Dataset entries
"""
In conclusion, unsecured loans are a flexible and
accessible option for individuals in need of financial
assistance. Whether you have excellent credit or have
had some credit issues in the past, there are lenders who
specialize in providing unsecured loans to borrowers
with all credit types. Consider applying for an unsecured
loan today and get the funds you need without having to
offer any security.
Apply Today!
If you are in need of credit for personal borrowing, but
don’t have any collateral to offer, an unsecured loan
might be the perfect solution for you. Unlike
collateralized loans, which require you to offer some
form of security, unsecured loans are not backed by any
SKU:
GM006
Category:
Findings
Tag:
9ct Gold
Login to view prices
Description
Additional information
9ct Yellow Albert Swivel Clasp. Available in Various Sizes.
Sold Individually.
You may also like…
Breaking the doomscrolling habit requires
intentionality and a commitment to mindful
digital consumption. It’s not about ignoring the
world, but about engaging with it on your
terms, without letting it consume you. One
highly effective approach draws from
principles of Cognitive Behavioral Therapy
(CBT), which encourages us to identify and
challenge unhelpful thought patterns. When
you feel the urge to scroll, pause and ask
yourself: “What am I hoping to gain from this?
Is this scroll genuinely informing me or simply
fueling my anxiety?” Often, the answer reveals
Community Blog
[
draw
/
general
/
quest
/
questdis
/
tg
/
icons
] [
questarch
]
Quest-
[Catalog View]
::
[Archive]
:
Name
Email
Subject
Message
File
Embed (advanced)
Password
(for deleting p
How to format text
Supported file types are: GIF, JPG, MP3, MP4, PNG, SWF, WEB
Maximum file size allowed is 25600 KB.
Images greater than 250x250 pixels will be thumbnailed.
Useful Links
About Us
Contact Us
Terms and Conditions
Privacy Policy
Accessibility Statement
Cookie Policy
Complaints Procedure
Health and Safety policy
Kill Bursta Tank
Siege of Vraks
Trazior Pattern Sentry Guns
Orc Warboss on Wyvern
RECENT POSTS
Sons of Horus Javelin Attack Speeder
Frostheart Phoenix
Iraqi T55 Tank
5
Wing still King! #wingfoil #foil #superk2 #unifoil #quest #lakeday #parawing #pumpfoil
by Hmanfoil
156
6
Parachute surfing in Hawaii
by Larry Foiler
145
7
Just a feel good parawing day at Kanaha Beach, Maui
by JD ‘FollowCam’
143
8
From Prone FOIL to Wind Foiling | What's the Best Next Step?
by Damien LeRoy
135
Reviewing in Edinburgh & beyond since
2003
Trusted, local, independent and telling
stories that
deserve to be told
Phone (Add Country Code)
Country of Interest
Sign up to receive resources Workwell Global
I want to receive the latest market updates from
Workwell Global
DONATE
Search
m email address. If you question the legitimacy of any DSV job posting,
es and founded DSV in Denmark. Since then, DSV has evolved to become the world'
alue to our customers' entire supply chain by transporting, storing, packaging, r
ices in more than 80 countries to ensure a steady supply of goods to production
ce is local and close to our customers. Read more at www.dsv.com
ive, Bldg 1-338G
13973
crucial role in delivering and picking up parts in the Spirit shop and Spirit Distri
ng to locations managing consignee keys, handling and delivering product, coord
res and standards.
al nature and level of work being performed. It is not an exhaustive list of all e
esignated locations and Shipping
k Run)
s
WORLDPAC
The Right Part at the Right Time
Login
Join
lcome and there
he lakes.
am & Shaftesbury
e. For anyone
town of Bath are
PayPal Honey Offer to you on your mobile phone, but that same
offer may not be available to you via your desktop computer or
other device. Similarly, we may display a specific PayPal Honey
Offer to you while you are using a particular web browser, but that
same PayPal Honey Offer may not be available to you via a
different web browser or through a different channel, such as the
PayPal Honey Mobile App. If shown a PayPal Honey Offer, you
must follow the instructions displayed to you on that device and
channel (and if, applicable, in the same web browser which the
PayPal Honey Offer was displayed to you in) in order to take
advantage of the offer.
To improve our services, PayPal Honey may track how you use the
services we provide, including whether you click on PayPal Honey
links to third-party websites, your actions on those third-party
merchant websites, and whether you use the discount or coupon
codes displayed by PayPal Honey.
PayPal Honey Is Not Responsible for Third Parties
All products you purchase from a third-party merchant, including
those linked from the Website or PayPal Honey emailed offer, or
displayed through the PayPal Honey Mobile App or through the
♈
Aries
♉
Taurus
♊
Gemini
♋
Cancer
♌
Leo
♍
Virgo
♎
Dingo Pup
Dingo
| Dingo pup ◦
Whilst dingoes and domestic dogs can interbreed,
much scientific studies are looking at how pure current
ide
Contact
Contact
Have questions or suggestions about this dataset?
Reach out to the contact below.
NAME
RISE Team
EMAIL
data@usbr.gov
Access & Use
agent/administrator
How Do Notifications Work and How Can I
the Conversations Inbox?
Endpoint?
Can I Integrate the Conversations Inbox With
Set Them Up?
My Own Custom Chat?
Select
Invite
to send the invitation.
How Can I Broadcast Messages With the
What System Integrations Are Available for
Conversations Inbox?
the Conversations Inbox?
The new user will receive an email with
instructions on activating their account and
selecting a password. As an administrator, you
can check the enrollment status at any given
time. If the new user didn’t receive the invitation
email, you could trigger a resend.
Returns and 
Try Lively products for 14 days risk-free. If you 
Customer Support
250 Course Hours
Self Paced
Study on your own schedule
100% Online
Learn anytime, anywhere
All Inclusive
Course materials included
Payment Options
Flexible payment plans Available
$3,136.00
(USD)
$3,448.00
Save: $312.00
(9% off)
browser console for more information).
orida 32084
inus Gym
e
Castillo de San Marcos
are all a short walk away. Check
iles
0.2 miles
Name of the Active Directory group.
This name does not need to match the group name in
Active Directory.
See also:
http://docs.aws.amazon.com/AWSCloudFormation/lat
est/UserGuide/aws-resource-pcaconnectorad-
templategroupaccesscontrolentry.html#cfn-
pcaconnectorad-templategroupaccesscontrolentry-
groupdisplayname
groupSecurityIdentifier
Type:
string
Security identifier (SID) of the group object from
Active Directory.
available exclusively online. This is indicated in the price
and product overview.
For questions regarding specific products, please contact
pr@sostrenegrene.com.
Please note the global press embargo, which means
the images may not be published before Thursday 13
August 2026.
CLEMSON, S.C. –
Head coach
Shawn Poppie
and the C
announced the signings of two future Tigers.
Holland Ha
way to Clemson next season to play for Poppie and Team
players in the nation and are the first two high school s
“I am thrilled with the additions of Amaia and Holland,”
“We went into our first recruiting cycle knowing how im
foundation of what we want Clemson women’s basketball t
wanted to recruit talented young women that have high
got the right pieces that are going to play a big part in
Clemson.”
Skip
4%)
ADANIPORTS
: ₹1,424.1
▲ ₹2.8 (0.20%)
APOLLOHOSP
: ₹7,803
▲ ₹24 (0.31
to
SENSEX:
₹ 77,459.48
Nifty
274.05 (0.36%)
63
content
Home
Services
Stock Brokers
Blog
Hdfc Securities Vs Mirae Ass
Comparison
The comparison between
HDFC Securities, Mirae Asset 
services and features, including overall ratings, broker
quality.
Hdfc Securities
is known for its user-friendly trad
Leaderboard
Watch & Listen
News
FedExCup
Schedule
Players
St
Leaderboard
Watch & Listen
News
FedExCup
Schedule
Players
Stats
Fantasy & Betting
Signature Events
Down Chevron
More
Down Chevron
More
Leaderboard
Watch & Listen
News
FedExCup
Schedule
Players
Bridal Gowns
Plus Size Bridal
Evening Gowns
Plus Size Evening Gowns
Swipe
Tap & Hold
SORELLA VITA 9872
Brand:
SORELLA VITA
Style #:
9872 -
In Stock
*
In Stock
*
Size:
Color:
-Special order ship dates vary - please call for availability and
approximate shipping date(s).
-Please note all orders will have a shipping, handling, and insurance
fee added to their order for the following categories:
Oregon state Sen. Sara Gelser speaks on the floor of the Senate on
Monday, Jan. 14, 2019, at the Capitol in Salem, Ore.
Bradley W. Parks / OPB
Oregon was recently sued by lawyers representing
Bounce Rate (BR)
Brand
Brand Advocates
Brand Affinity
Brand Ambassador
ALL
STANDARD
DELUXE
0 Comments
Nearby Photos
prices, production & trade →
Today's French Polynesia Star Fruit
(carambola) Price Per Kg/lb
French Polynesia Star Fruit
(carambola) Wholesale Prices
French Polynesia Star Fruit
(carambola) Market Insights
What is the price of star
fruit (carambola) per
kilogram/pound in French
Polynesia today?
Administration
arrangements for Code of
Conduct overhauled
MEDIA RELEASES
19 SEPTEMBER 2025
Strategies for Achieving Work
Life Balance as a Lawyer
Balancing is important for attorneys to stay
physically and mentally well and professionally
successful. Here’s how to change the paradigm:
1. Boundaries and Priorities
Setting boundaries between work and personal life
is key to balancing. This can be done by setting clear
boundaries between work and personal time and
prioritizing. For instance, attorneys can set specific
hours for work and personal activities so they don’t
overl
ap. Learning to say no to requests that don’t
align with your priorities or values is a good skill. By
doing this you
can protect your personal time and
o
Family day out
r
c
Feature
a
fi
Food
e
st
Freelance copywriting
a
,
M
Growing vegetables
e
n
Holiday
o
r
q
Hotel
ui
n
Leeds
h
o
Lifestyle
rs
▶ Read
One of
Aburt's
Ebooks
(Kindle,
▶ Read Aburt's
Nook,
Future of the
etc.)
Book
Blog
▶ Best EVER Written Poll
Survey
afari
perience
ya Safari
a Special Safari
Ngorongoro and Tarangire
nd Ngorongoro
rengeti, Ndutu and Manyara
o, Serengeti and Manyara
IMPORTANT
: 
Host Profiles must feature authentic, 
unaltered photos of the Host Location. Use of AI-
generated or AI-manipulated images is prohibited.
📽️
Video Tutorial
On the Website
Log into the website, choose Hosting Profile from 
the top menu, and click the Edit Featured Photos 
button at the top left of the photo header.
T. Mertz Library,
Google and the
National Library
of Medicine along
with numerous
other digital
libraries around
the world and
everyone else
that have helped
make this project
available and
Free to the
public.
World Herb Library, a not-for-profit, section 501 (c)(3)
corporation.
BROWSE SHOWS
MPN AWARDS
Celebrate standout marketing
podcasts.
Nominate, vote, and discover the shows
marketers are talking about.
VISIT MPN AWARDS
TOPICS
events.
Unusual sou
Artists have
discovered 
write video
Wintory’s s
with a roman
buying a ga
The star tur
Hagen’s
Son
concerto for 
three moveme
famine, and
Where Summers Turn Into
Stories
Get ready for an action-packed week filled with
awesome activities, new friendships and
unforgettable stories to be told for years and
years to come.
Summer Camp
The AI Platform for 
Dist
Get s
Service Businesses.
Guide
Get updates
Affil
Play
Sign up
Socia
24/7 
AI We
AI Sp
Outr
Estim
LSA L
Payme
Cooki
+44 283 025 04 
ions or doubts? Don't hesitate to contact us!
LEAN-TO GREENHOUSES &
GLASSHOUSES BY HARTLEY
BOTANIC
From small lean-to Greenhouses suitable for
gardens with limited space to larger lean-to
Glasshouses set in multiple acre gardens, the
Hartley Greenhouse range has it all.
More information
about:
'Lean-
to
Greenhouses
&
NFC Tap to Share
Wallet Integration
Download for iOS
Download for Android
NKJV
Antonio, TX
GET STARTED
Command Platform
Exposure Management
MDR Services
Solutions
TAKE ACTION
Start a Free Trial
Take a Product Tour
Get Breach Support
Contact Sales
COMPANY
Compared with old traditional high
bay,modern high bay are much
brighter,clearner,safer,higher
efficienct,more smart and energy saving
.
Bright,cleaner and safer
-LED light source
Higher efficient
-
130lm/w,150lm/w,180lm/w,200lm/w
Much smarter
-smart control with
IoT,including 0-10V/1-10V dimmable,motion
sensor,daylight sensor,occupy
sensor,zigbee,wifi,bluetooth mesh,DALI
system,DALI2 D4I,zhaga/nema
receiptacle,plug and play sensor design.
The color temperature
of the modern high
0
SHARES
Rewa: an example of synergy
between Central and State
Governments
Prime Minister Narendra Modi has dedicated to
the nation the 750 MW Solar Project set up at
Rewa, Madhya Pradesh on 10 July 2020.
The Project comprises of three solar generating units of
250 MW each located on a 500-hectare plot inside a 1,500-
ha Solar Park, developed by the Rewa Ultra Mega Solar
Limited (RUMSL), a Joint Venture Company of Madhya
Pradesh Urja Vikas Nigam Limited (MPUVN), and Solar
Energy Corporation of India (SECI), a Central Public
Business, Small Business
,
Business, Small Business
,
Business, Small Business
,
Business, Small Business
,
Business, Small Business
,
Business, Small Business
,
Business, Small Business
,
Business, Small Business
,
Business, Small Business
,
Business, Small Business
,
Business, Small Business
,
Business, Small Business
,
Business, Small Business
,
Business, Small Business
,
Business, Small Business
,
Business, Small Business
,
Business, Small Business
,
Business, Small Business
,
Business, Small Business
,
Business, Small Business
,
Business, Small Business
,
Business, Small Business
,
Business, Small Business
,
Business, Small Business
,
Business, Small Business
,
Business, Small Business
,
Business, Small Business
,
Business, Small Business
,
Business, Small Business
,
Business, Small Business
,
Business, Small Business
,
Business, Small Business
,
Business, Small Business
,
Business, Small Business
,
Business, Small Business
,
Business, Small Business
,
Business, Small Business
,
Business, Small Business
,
"""
**WHAT THE TASK ASKS**
Go through the records from the first line and copy each one exactly, ending after the line that contains "might be the perfect solution for you. Unlike". Give nothing else.

**RESPONSE TO THIS TASK**
In conclusion, unsecured loans are a flexible and
accessible option for individuals in need of financial
assistance. Whether you have excellent credit or have
had some credit issues in the past, there are lenders who
specialize in providing unsecured loans to borrowers
with all credit types. Consider applying for an unsecured
loan today and get the funds you need without having to
offer any security.
Apply Today!
If you are in need of credit for personal borrowing, but
don’t have any collateral to offer, an unsecured loan
might be the perfect solution for you. Unlike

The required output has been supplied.